Let `triangleABC ~ triangleQPR` and `(ar(triangleABC))/(ar(trianglePQR))=9/16`. If AB=12 cm, BC=6 cm and AC=9 cm then QR is equal to :

To solve the problem, we need to find the length of side QR in triangle QPR, given that triangles ABC and QPR are similar and the ratio of their areas is 9/16. ### Step-by-Step Solution: 1. **Understanding the Similarity of Triangles**: Since triangle ABC is similar to triangle QPR, the ratios of their corresponding sides are equal. This means: \[ \frac{AB}{QP} = \frac{BC}{PR} = \frac{AC}{QR} \] 2. **Using the Area Ratio**: The ratio of the areas of two similar triangles is equal to the square of the ratio of their corresponding sides. Given: \[ \frac{ar(\triangle ABC)}{ar(\triangle QPR)} = \frac{9}{16} \] This implies: \[ \left(\frac{AB}{QP}\right)^2 = \frac{9}{16} \] 3. **Finding the Ratio of Corresponding Sides**: Taking the square root of both sides gives us the ratio of the corresponding sides: \[ \frac{AB}{QP} = \frac{3}{4} \] 4. **Substituting the Known Value of AB**: We know that \( AB = 12 \) cm.

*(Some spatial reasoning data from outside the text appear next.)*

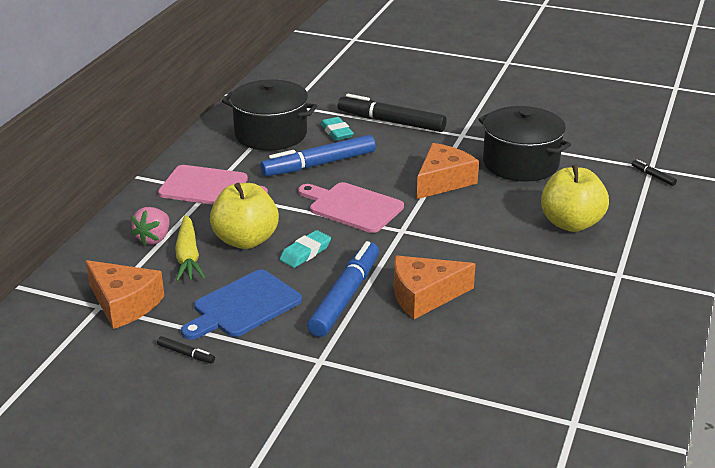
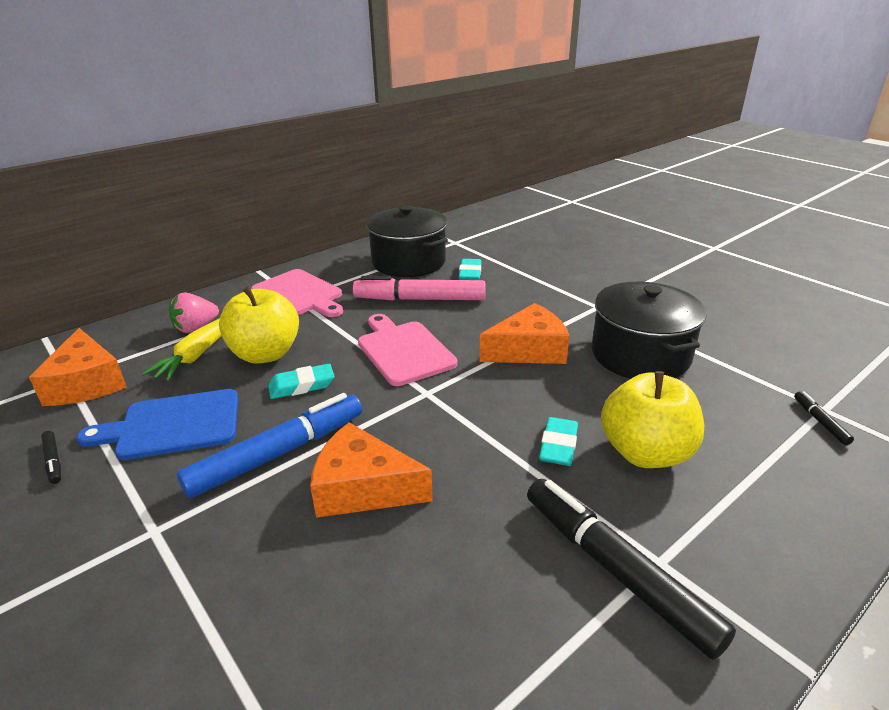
camera: 30 degrees right, 0 degrees up
(319, 164) = (420, 299): blue marker -> pink marker
(391, 122) = (534, 276): black marker -> black marker (616, 570)
(518, 235) = (558, 446): none -> turquoise eraser

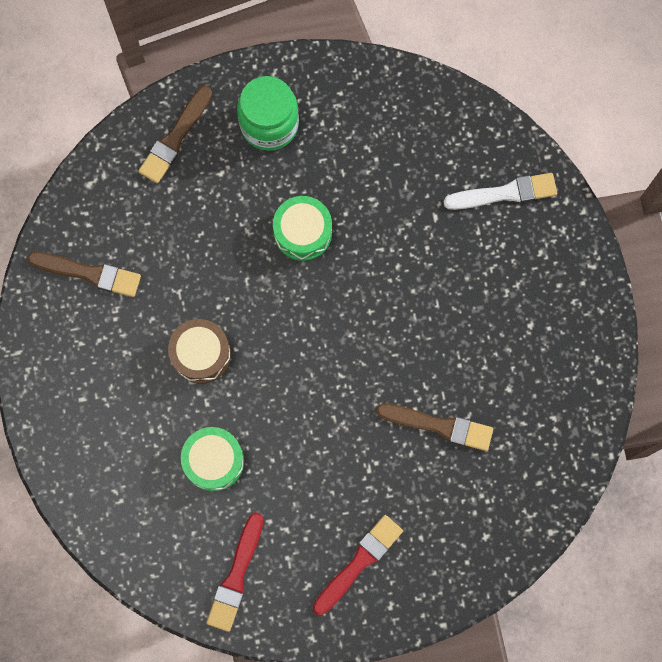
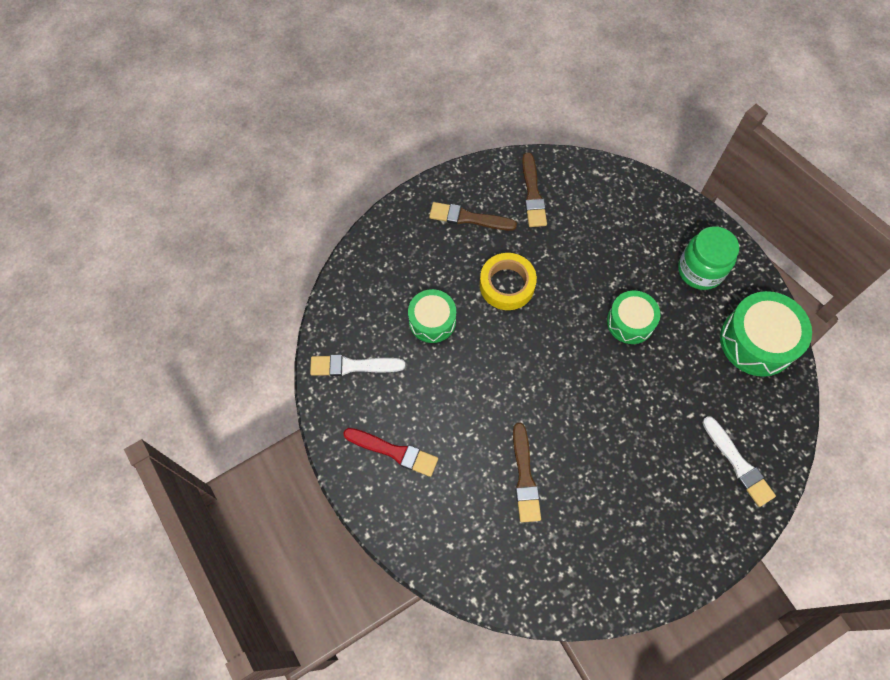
camera: 70 degrees right, 10 degrees down
(175, 138) = (657, 212): brown brush -> brown brush (468, 218)
(201, 354) = (507, 285): brown drum -> yellow tape
(236, 576) = (353, 366): red brush -> white brush
(378, 105) = (757, 341): none -> green drum

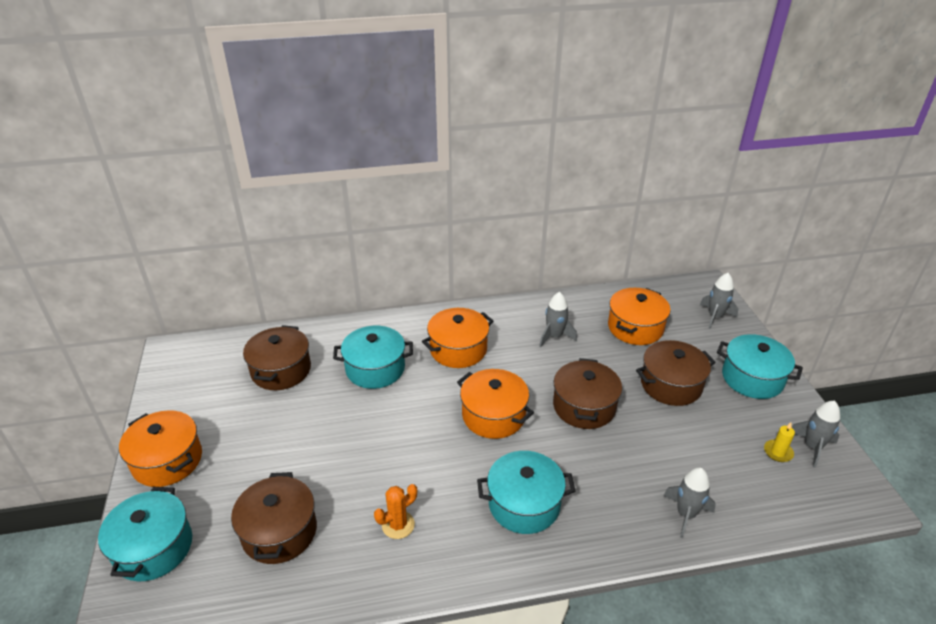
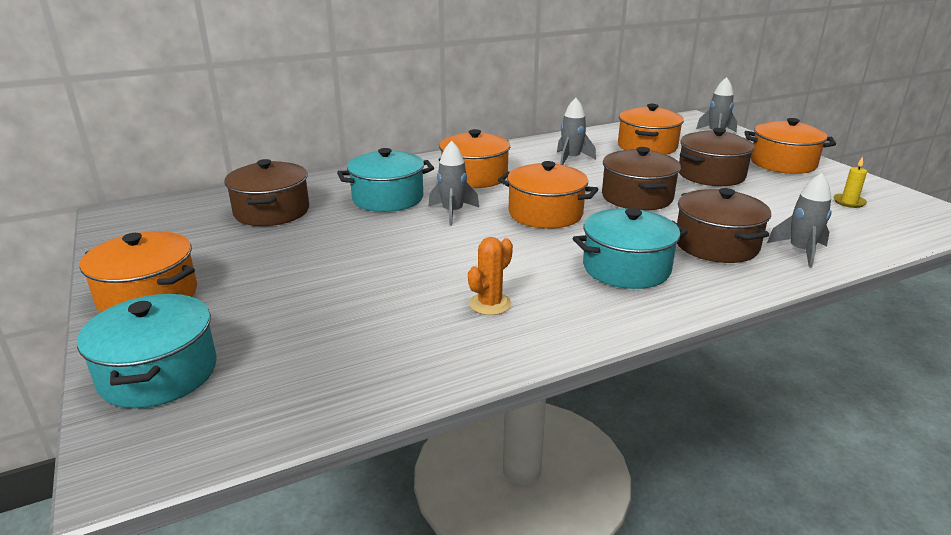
camera: 15 degrees left, 10 degrees down
(279, 532) = (337, 332): brown pot -> brown pot (716, 245)
(752, 378) = (783, 163): turquoise pot -> orange pot
(812, 447) = (876, 195): grey rocket -> grey rocket (452, 212)

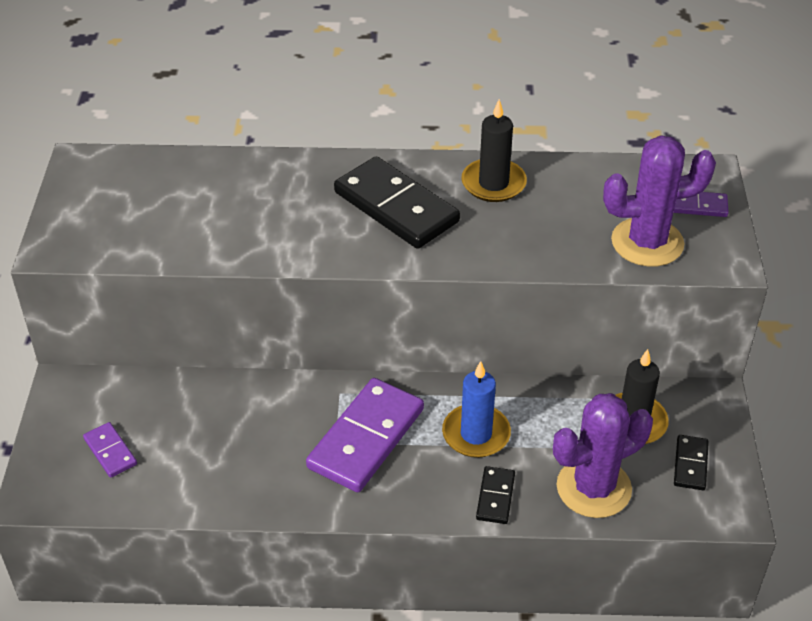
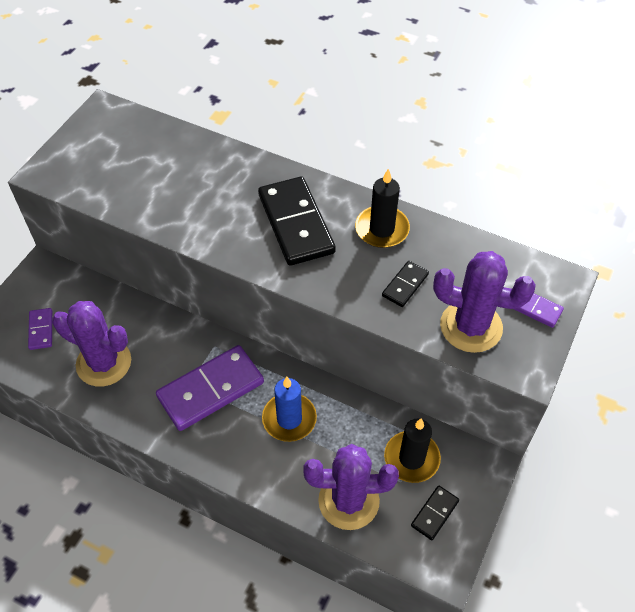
camera: 25 degrees right, 10 degrees up
(216, 458) = (104, 363): none -> purple cactus
(495, 497) = (273, 476): black domino -> black domino (405, 285)

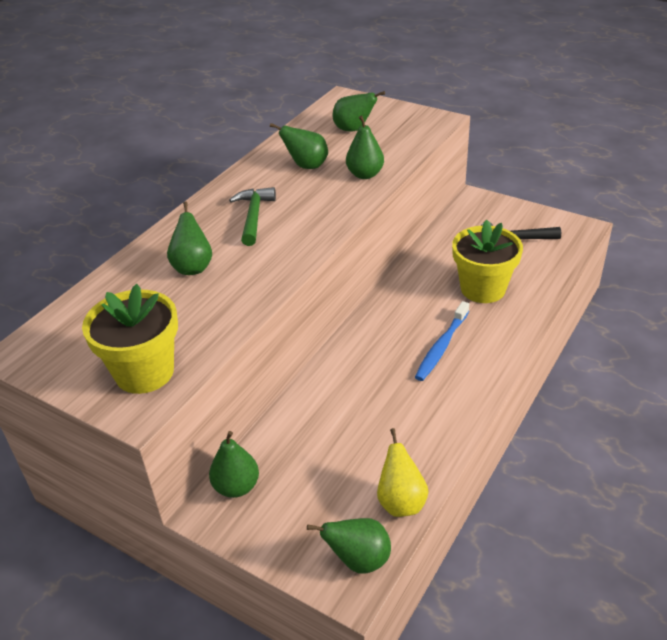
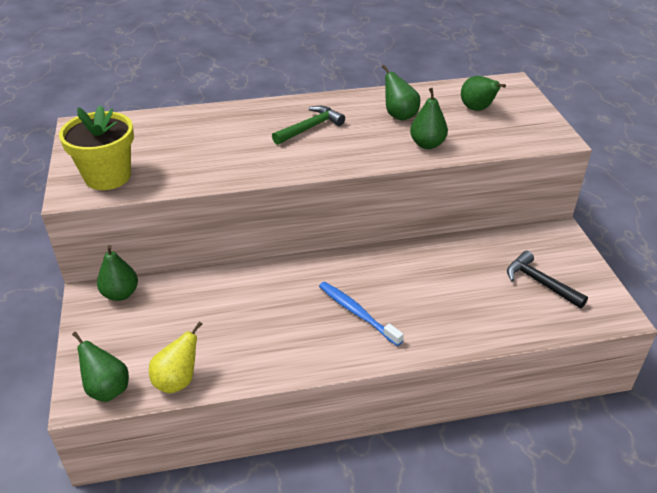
camera: 45 degrees right, 0 degrees up
(193, 267) = (226, 136): green pear -> none
(441, 347) = (357, 313): blue toothbrush -> blue toothbrush turned 60 degrees clockwise
(483, 289) = (453, 298): yellow flower pot -> none

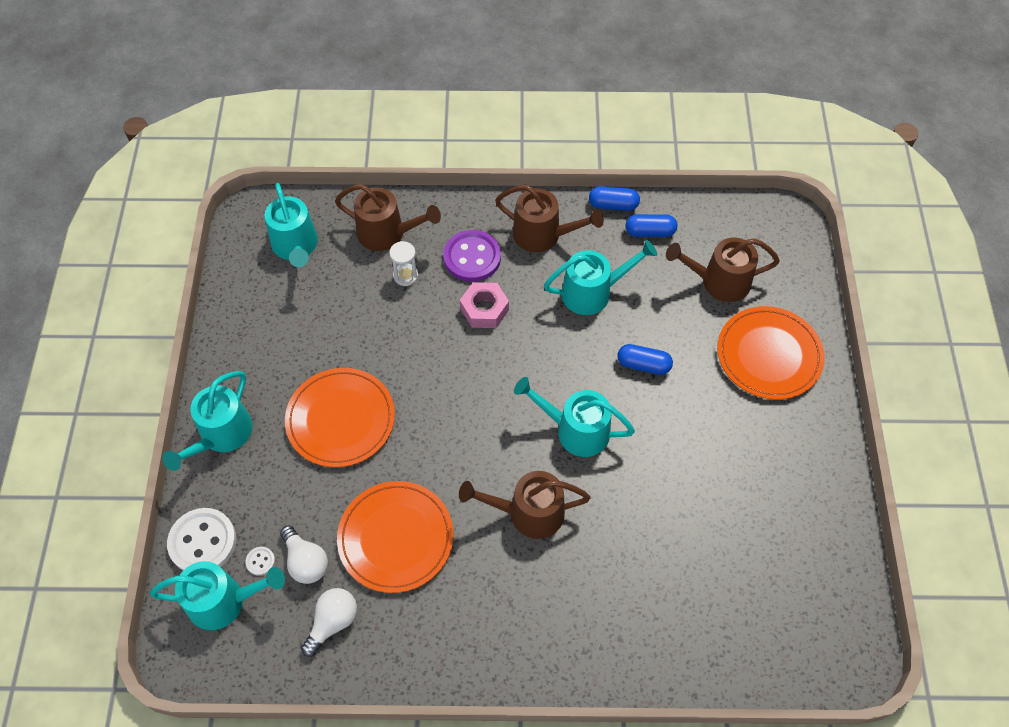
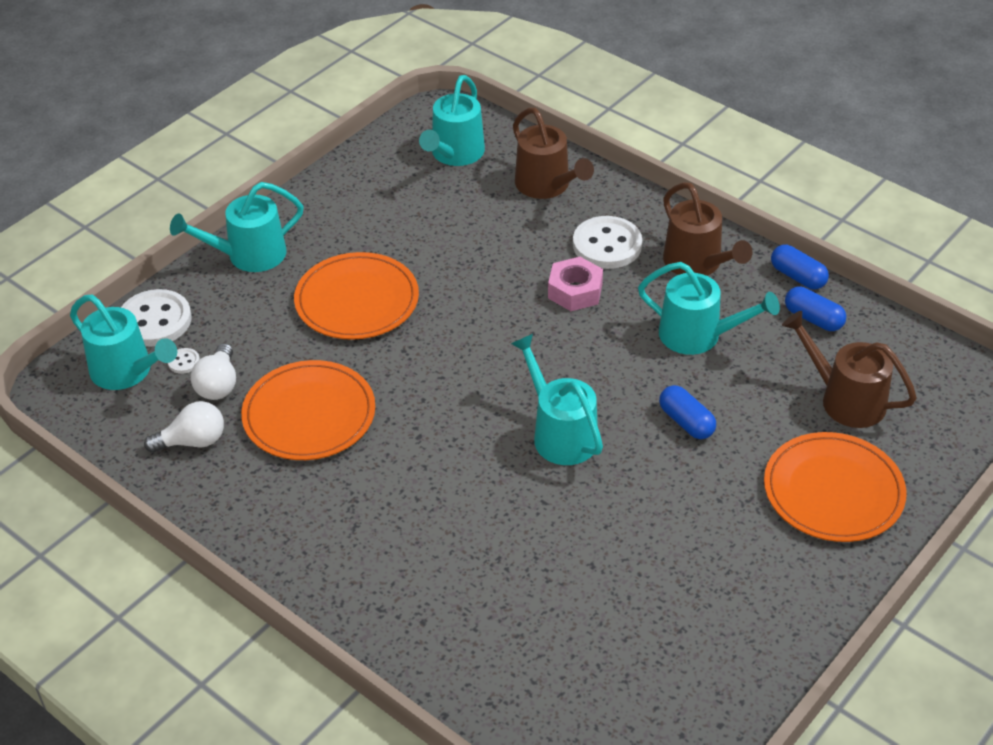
camera: 40 degrees right, 15 degrees down
(405, 275) = (529, 226): white hourglass -> none
(472, 257) = (607, 245): purple button -> white button
(527, 513) = (444, 469): brown watering can -> none

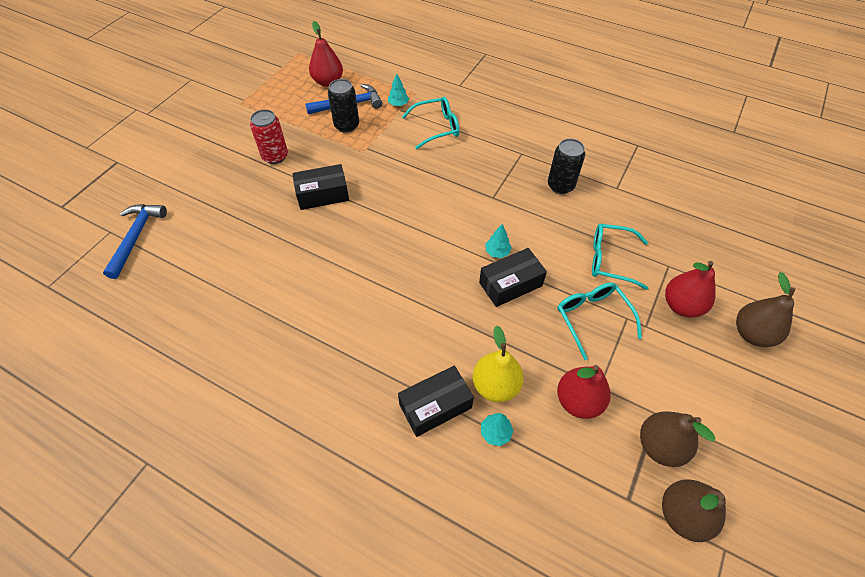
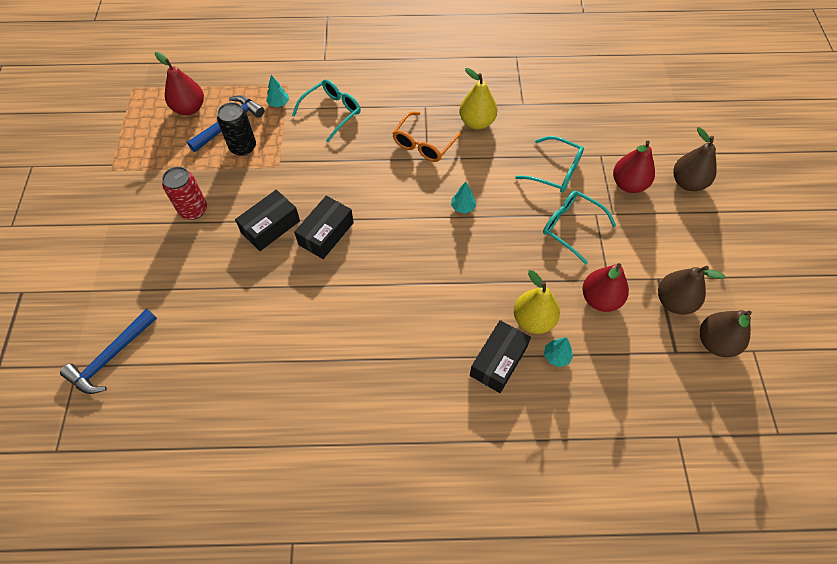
camera: 30 degrees left, 5 degrees up
(136, 237) = (111, 357): blue hammer -> blue hammer turned 120 degrees counterclockwise
(498, 184) = (424, 144): none -> orange glasses
(510, 284) = (491, 230): black box -> black box (326, 233)
(560, 185) = (477, 122): black can -> yellow pear
(610, 260) = (555, 171): turquoise glasses -> turquoise glasses turned 135 degrees counterclockwise

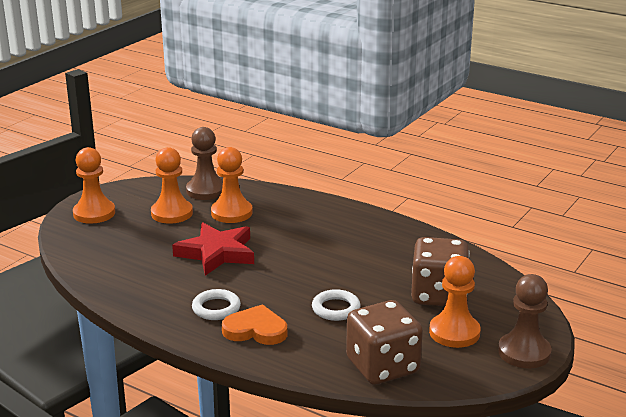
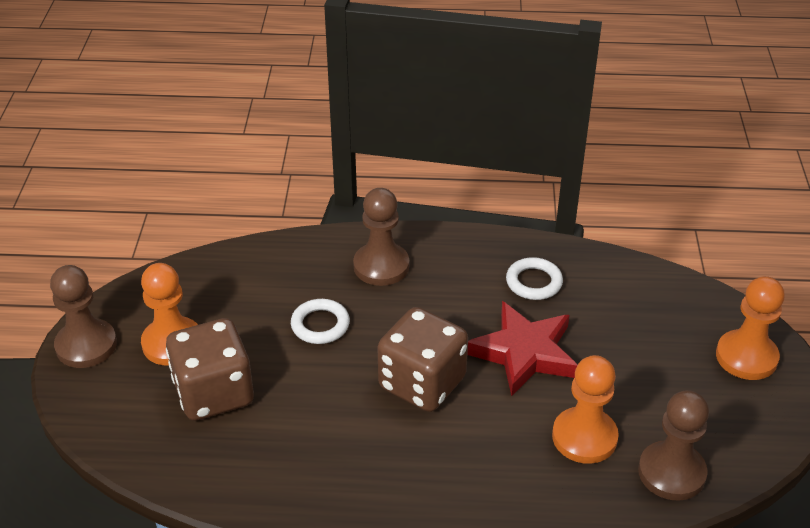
camera: 150 degrees right, 15 degrees up
(172, 213) = (657, 400): orange pawn -> none
(216, 308) = (444, 276): white ring -> white ring (534, 282)
(255, 330) = (381, 266): orange heart -> brown pawn
(382, 367) = (227, 272): brown dice -> brown dice (422, 383)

Therefore, we can set up the equation: \[ \frac{12}{QP} = \frac{3}{4} \] 5. **Cross-Multiplying to Solve for QP**: Cross-multiplying gives: \[ 3 \cdot QP = 12 \cdot 4 \] \[ 3 \cdot QP = 48 \] \[ QP = \frac{48}{3} = 16 \text{ cm} \] 6. **Finding the Length of QR**: Now we can use the ratio of sides to find QR. We know: \[ \frac{AC}{QR} = \frac{3}{4} \] Substituting \( AC = 9 \) cm: \[ \frac{9}{QR} = \frac{3}{4} \] 7. **Cross-Multiplying to Solve for QR**: Cross-multiplying gives: \[ 3 \cdot QR = 9 \cdot 4 \] \[ 3 \cdot QR = 36 \] \[ QR = \frac{36}{3} = 12 \text{ cm} \] ### Final Answer: QR is equal to **12 cm**.